N is for ... Nonlocality

When two quantum particles are entangled, it can also be said they are “nonlocal”: their physical proximity does not affect the way their quantum states are linked.

G is for ... Gluon

These elementary particles hold together the quarks that lie at the heart of matter.

M is for ... Multiverse

Our most successful theories of cosmology suggest that our universe is one of many universes that bubble off from one another. It’s not clear whether it will ever be possible to detect these other universes.

F is for ... Free Will

Ideas at the heart of quantum theory, to do with randomness and the character of the molecules that make up the physical matter of our brains, lead some researchers to suggest humans can’t have free will.

B is for ... Bell's Theorem

In 1964, John Bell came up with a way of testing whether quantum theory was a true reflection of reality.

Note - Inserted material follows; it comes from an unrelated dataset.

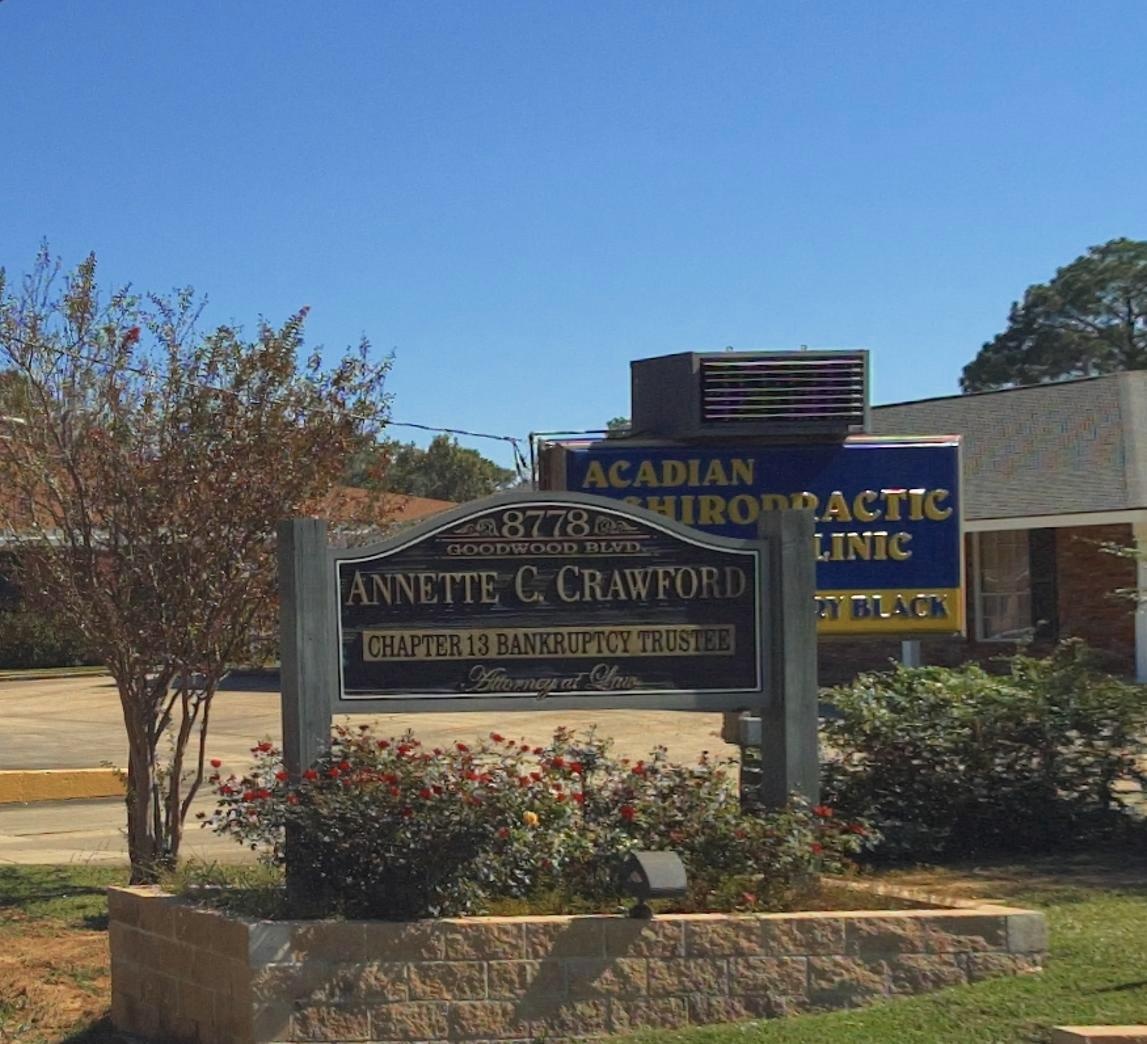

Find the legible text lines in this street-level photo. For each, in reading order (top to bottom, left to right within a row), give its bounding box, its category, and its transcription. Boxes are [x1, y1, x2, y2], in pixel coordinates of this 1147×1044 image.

In 1982, the results came in – and the world has never been the same since!

I is for ... Interferometer

Some of the strangest characteristics of quantum theory can be demonstrated by firing a photon into an interferometer: the device’s output is a pattern that can only be explained by the photon passing simultaneously through two widely-separated slits.

U is for ... Universe

To many researchers, the universe behaves like a gigantic quantum computer that is busy processing all the information it contains.

P is for ... Probability

Quantum mechanics is a probabilistic theory: it does not give definite answers, but only the probability that an experiment will come up with a particular answer. This was the source of Einstein’s objection that God “does not play dice” with the universe.

T is for ... Teleportation

Quantum tricks allow a particle to be transported from one location to another without passing through the intervening space – or that’s how it appears. The reality is that the process is more like faxing, where the information held by one particle is written onto a distant particle.

S is for ... Schrödinger’s Cat

A hypothetical experiment in which a cat kept in a closed box can be alive and dead at the same time – as long as nobody lifts the lid to take a look.

H is for ... Hawking Radiation

In 1975, Stephen Hawking showed that the principles of quantum mechanics would mean that a black hole emits a slow stream of particles and would eventually evaporate.